Respondent preferences are summarized in the table below. In general, respondents did not care much for MaxDif.
Termination Rate | Exercise Completion Time (Seconds) | Debrief Scores | |
10 Point Allocation | 8.10% | 294 | 6.5 |
Radio Buttons | 5.40% | 222 | 6.7 |
Two by Four | 4.20% | 228 | 6.3 |
MaxDif | 15.30% | 429 | 5.4 |
Q-Sort | 6.30% | 181 | 6.6 |
VAS | 4.90% | 218 | 6.5 |
The 10 Point Allocation also was rather long when compared to the other methods. Q-Sort was by far the shortest because it takes just four screens to execute. The other methods required as many screens as there were features.
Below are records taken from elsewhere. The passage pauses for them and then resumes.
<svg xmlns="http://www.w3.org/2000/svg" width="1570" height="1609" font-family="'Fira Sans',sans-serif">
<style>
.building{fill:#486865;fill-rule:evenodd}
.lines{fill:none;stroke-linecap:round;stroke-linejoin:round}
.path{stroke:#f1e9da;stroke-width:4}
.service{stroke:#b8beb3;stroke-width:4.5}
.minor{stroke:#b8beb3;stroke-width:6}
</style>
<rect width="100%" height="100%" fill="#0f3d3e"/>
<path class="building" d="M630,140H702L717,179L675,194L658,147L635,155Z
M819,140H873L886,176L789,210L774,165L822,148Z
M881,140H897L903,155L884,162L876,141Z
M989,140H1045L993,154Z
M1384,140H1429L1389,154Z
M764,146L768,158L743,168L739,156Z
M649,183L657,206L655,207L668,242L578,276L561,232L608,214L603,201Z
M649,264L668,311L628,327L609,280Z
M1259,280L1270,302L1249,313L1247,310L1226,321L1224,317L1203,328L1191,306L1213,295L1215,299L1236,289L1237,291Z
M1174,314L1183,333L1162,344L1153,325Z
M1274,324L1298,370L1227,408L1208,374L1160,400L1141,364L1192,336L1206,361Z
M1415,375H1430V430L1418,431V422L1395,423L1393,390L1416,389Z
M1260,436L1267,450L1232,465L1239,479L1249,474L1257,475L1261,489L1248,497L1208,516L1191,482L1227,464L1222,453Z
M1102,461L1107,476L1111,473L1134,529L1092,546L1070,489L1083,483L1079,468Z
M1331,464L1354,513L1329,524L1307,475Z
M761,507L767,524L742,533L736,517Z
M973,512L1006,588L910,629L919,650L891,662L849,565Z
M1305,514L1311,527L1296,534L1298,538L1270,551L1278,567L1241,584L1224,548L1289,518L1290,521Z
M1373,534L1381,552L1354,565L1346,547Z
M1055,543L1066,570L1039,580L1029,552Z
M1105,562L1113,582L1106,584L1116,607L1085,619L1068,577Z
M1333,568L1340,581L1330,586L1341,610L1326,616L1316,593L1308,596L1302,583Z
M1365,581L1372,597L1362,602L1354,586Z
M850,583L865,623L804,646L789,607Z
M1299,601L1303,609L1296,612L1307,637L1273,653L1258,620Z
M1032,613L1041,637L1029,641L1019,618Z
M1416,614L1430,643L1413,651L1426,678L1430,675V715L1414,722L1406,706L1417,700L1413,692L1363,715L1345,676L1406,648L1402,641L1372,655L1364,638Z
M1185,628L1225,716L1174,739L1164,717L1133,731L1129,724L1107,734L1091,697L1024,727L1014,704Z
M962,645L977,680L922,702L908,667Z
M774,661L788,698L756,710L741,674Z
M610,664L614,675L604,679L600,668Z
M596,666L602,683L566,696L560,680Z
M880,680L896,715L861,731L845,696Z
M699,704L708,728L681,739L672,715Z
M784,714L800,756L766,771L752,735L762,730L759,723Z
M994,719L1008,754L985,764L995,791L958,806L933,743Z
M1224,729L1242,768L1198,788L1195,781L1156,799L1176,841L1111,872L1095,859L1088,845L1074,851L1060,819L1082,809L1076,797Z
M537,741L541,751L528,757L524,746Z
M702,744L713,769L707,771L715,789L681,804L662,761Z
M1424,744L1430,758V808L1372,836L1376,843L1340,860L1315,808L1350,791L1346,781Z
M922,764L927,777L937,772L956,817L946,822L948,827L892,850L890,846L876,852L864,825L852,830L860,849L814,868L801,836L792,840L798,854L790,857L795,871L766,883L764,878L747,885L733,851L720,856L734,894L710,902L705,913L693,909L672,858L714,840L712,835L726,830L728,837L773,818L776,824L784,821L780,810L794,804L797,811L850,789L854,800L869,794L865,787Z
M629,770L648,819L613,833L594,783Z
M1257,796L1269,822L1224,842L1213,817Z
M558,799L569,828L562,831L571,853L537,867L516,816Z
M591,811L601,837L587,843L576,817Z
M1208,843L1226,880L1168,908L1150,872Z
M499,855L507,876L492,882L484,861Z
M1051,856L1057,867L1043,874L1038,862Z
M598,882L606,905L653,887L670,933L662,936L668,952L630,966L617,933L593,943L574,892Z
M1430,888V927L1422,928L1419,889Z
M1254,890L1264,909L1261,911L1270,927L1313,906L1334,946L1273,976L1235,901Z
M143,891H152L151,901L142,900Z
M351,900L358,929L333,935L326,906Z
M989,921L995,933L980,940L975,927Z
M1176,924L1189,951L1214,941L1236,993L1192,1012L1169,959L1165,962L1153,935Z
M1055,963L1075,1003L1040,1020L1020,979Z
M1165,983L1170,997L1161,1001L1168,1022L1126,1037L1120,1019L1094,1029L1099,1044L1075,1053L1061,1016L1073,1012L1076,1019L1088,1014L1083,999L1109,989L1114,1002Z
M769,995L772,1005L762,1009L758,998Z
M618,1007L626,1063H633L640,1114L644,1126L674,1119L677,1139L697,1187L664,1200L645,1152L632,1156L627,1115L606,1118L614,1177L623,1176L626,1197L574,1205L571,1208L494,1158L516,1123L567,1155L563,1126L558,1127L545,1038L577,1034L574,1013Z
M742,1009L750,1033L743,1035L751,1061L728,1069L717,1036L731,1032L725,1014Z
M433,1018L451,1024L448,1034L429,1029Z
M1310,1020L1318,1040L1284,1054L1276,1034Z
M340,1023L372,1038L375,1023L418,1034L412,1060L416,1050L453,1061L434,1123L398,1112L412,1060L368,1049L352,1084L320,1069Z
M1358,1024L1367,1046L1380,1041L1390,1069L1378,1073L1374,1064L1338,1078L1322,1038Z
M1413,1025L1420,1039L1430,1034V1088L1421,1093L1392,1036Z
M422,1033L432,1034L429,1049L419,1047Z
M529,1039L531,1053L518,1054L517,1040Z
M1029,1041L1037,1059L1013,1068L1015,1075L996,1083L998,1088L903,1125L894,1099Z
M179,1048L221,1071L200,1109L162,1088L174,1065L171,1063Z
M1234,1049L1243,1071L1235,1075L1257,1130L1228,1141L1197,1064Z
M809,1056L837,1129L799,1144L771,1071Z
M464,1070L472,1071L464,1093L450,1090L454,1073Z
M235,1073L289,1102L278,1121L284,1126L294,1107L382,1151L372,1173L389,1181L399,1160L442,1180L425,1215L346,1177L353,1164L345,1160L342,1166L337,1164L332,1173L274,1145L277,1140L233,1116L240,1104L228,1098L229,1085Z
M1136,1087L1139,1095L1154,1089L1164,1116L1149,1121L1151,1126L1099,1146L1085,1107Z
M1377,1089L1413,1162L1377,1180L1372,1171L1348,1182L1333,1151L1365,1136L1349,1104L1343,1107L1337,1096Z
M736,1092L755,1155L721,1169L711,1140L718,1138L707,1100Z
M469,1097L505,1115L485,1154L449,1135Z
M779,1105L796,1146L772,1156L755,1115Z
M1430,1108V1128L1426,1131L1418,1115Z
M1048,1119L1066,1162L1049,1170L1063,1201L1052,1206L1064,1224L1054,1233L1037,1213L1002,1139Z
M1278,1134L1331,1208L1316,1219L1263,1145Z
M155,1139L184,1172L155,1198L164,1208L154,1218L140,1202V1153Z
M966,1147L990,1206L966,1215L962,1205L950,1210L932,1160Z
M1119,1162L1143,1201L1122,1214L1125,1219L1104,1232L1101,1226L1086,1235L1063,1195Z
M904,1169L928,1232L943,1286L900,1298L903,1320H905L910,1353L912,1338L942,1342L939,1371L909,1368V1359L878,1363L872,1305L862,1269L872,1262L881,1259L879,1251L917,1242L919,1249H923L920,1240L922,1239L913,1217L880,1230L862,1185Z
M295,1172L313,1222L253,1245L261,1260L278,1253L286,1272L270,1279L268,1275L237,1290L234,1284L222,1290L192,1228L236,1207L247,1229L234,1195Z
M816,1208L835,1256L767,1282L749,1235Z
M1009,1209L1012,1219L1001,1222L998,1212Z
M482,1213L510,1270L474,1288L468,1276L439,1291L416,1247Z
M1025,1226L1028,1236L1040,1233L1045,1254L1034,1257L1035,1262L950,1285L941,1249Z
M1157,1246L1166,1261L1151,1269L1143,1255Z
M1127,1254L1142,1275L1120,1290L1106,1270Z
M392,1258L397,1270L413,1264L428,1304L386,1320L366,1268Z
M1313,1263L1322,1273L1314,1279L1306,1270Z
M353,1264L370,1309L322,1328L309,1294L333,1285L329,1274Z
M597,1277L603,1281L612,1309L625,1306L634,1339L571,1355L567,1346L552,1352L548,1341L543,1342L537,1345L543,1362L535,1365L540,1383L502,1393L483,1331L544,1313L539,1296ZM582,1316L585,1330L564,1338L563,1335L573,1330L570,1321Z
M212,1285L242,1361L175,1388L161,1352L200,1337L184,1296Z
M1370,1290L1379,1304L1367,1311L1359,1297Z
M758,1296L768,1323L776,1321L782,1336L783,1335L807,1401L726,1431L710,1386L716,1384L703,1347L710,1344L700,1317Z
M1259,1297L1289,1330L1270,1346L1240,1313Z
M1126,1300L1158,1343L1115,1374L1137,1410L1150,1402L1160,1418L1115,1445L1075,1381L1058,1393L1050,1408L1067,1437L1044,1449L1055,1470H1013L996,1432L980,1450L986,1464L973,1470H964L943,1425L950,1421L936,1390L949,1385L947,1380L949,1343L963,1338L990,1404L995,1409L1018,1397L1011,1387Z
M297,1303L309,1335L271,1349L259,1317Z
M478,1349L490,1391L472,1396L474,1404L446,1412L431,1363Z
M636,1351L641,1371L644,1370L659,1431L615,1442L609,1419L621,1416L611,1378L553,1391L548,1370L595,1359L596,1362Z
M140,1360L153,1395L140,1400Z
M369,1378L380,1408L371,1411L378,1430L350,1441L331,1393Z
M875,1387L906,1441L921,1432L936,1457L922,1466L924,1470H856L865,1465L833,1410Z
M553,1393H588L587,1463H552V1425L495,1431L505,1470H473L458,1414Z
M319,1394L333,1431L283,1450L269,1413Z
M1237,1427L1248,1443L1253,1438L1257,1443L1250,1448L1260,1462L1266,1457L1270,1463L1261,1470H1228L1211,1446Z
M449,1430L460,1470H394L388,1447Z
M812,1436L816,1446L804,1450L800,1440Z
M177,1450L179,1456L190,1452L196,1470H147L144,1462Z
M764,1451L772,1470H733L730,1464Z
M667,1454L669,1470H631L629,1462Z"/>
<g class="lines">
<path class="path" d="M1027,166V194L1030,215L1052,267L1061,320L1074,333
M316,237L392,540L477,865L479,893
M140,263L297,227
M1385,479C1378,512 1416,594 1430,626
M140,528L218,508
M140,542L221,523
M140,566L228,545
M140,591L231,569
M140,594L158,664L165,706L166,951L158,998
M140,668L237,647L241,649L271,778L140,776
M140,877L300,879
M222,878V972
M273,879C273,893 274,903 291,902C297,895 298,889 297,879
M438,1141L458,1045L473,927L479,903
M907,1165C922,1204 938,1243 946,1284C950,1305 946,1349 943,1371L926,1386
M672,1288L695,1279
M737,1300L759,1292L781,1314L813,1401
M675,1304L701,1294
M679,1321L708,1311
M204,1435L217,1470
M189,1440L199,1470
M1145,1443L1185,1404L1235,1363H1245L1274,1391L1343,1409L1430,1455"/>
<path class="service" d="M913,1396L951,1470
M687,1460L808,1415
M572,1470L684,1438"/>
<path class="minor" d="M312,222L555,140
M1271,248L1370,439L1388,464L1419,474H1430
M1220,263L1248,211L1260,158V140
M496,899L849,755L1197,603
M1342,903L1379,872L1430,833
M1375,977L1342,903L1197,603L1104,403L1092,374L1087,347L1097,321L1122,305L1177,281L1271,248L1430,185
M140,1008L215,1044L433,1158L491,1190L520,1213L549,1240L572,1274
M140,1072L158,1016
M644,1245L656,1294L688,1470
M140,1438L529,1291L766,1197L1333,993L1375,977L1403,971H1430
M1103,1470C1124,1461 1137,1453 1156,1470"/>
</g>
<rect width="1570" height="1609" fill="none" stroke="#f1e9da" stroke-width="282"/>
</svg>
As for discriminating power, we expected going in that MaxDif, Two by Four, and Q-Sort would show more dramatic differences among feature preferences than the other three methods and this was born out in all cases. We also looked at correlations among the methods to get a sense of whether they all were measuring the same thing. In general correlations were high, although the Q-Sort allocations were weak when compared with all other methods. Two by Four was occasionally problematic in this regard as well.
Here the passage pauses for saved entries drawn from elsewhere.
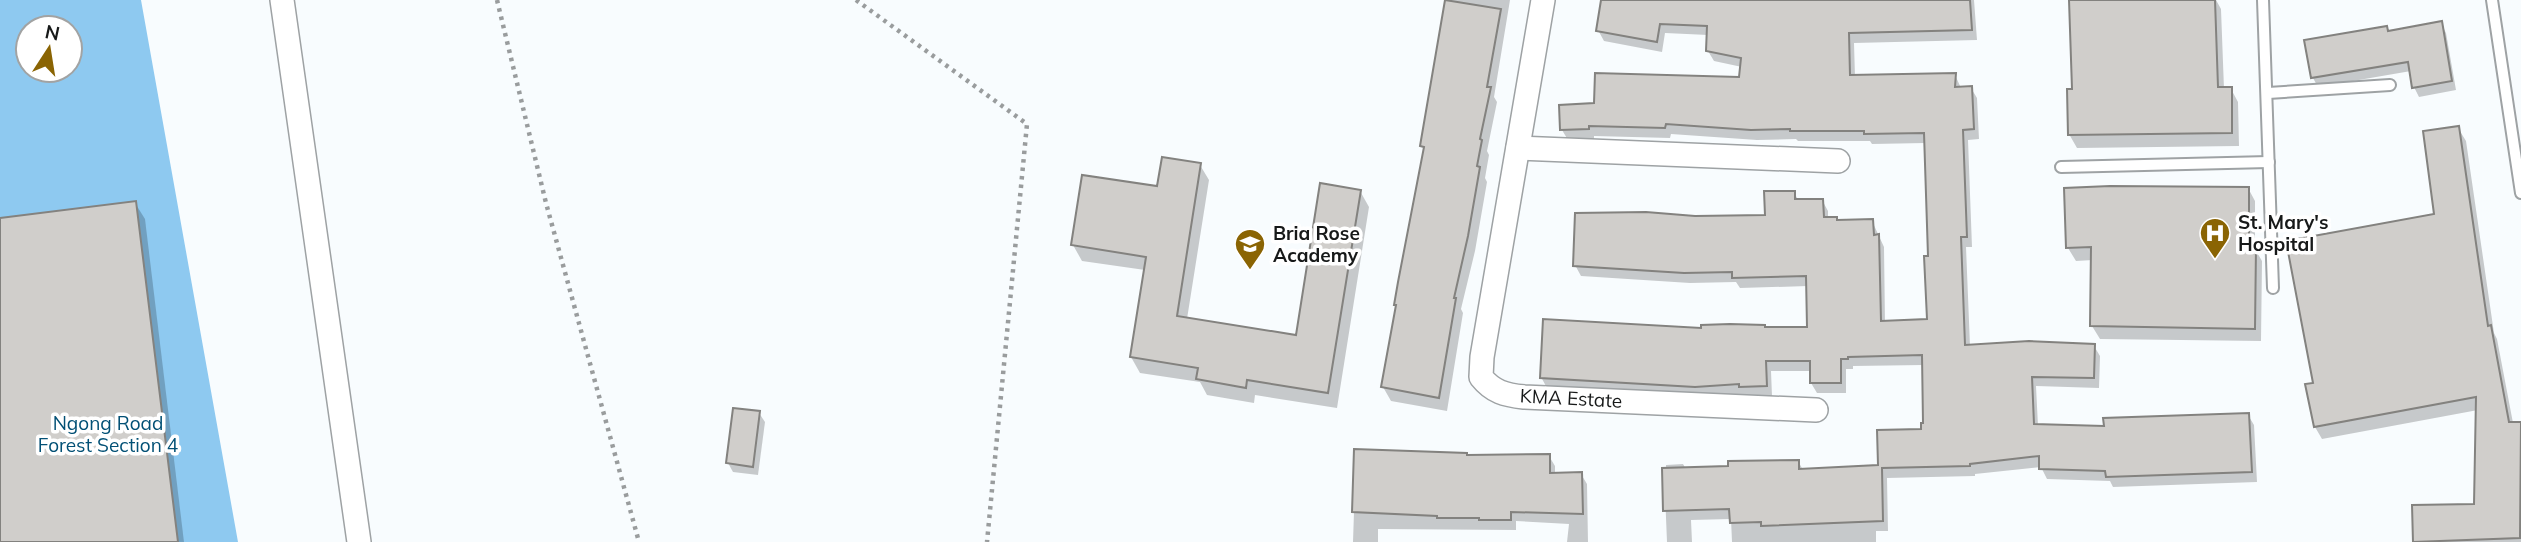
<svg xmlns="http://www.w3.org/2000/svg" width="2521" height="542" viewBox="0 0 2521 542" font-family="Mulish,sans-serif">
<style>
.forest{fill:#8ec9f0;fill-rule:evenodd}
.shadow{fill:#0003}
.building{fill:#d0cecb;stroke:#83827f;stroke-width:2}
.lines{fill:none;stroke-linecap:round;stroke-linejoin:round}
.lane-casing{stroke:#9ea2a4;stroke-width:14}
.street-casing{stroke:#9ea2a4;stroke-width:26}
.path{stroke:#999c9d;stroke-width:4.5;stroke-dasharray:3.5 5;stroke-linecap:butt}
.lane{stroke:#fff;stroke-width:10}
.street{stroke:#fff;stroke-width:23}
.labels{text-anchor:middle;stroke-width:7;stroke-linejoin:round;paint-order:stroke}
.poi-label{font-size:19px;font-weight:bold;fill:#171919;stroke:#fff;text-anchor:start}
.street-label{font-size:19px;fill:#171919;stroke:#fff}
.park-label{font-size:19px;fill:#025075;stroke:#fff}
</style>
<rect width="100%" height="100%" fill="#f8fcfe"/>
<path class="forest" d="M0 0H141L238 542H0ZM28 28H70V70H28Z"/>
<g class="shadow">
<polygon points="1445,0 1510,0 1494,97 1497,102 1487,151 1489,155 1485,178 1487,182 1475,251 1461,309 1463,313 1447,411 1391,401 1383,387 1425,152 1422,146"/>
<polygon points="1603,0 1974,0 1977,40 1854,43 1855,77 1955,75 1961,88 1971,88 1977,98 1979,139 1968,140 1972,247 1966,247 1970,346 2094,346 2100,356 2099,388 2036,386 2038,426 2105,428 2248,415 2254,425 2257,482 2113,487 2110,481 2047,479 2041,467 1975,474 1975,476 1887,478 1888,531 1876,531 1876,542 1732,542 1731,519 1691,520 1692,542 1667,542 1664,469 1666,469 1666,465 1683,464 1686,469 1798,461 1803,470 1880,467 1923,430 1924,365 1853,366 1853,369 1846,369 1846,393 1817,393 1811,383 1811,371 1771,371 1772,396 1746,397 1745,394 1702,397 1547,388 1541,377 1703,329 1809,328 1808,286 1740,288 1736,282 1690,283 1581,276 1575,265 1694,218 1767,217 1794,193 1799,201 1822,200 1828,211 1828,219 1836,218 1839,222 1872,221 1884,247 1885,323 1928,321 1930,258 1926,143 1872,144 1870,141 1798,141 1796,139 1757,140 1671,134 1670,138 1594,136 1594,139 1568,140 1562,130 1596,105 1741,79 1742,67 1714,61 1708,51 1708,35 1665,33 1662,52 1604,41 1598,30"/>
<polygon points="2071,0 2216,0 2221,9 2224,89 2231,89 2238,102 2239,146 2077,148 2069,134 2074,91"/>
<polygon points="2441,23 2446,33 2456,90 2419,97 2414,87 2411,71 2318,87 2313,78 2389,32"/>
<polygon points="2458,128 2466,141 2494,333 2497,339 2513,423 2521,423 2521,542 2415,542 2414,507 2476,506 2478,410 2322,439 2315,427 2307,386 2315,384 2436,215"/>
<polygon points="1200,165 1209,180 1187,319 1297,337 1360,191 1369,207 1337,408 1255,395 1254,403 1207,395 1200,382 1140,373 1131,357 1145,270 1082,261 1073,245 1158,188"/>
<polygon points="2248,188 2255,201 2255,249 2262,261 2261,341 2100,339 2092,326 2093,260 2076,261 2068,248"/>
<polygon points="135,203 145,219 184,542 2,542 0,535 0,220"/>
<polygon points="759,413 765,422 758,475 733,472 728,463"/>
<polygon points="1356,451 1468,457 1549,456 1555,466 1555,475 1581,474 1587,484 1588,542 1567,542 1569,524 1516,521 1516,530 1378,529 1378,542 1353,542"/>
</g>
<g class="building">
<polygon points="1445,0 1501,9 1487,87 1491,87 1480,139 1482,140 1477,166 1480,167 1468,236 1454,298 1456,298 1439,398 1381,387 1396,305 1394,305 1398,282 1424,147 1420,146"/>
<polygon points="1601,0 1970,0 1972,30 1849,33 1850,75 1956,73 1955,87 1972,86 1974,129 1963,130 1967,237 1961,237 1965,345 2029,341 2095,344 2094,378 2032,377 2034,424 2104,426 2103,418 2249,413 2252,472 2106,477 2105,471 2039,469 2039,456 1970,464 1970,466 1882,468 1883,521 1761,526 1761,522 1730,523 1729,509 1663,511 1662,468 1728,466 1728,461 1799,460 1799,469 1878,465 1877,430 1921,429 1921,423 1923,423 1922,355 1848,357 1848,359 1841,359 1841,383 1810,383 1810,361 1766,361 1767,386 1739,387 1739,384 1695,387 1540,378 1543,319 1701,328 1701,325 1730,324 1765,325 1765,327 1807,327 1806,276 1732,278 1732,272 1684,273 1573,266 1575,213 1646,212 1695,216 1765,215 1764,191 1795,191 1795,199 1823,199 1824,217 1837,217 1837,220 1873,219 1874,235 1879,234 1881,321 1927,319 1924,256 1928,256 1924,133 1864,134 1864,131 1790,131 1790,129 1751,130 1666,124 1665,128 1589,126 1589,129 1560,130 1559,105 1594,103 1595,73 1739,77 1741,58 1706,51 1707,26 1660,24 1657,42 1596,31"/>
<polygon points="2069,0 2215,0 2218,87 2232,87 2232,133 2068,135 2067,89 2072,89"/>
<polygon points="2442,21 2452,81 2412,88 2408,62 2311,78 2304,40 2387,26 2388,31"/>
<polygon points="2459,126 2488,326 2491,325 2509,422 2521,422 2520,538 2413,542 2412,505 2474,504 2476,397 2314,427 2305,384 2313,383 2286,241 2434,214 2423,131"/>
<polygon points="1162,157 1201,163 1177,316 1296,335 1320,183 1361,190 1328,393 1247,380 1246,388 1196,379 1198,368 1130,357 1146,257 1071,245 1082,175 1157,186"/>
<polygon points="2110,186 2249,187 2249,248 2256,247 2255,329 2090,326 2091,247 2066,248 2064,188"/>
<polygon points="136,201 178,542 0,542 0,218"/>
<polygon points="733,408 760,411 753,467 726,463"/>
<polygon points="1354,449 1467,453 1467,455 1550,454 1550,473 1582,472 1583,514 1511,512 1511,520 1479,520 1479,518 1437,518 1437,516 1352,512"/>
</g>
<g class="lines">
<g class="lane-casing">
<g id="lane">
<polyline points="2263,0 2273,288"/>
<polyline points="2492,0 2521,193"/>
<polyline points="2268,93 2390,85"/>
<polyline points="2061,167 2269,162"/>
</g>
</g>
<g class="street-casing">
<g id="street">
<polyline points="282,0 359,542"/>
<path d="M1543 0 1482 357 1481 377C1493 392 1505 395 1524 397L1816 410"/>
<polyline points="1518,148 1838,161"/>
</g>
</g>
<g class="path">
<polyline points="497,0 546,203 639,542"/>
<polyline points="856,0 1027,124 987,542"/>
</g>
<use href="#lane" class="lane"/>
<use href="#street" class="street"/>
</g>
<defs>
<g id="hospital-pin" transform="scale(1.575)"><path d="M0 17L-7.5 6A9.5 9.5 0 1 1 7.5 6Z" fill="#8a6403" stroke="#fff"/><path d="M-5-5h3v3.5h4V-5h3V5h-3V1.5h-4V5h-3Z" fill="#fff"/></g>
<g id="school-pin" transform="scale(1.575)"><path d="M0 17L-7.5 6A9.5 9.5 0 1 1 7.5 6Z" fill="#8a6403" stroke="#fff"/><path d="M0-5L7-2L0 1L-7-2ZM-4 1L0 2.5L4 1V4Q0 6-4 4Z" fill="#fff"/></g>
</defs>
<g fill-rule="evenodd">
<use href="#hospital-pin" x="2215" y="233"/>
<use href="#school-pin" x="1250" y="244"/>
</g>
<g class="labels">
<g class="poi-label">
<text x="2238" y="229">St. Mary's<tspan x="2238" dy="22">Hospital</tspan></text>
<text x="1273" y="240">Bria Rose<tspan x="1273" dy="22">Academy</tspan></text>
</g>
<g class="street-label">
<text transform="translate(1571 398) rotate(3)" y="7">KMA Estate</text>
</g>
<g class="park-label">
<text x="108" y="430">Ngong Road<tspan x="108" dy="22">Forest Section 4</tspan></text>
</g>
</g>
<g transform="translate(49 49) rotate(12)"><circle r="33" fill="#ffffff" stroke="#a2a3a3" stroke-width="2"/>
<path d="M0-5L12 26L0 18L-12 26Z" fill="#8a6403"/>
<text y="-10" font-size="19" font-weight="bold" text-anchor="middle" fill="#171919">N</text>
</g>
</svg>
So what method should we prefer? As always, it depends. If you want to give respondents an answering technique they will like and not run away from then the answer seems to be anything but MaxDif. If you are willing to settle for less dramatic differences among feature preferences, then RBS, VAS, and even the 10 Point Allocations all work reasonably well. But if you want to see lots of discriminating power in your measures Two by Four appears to be best.
Those would seem to be the trade-offs.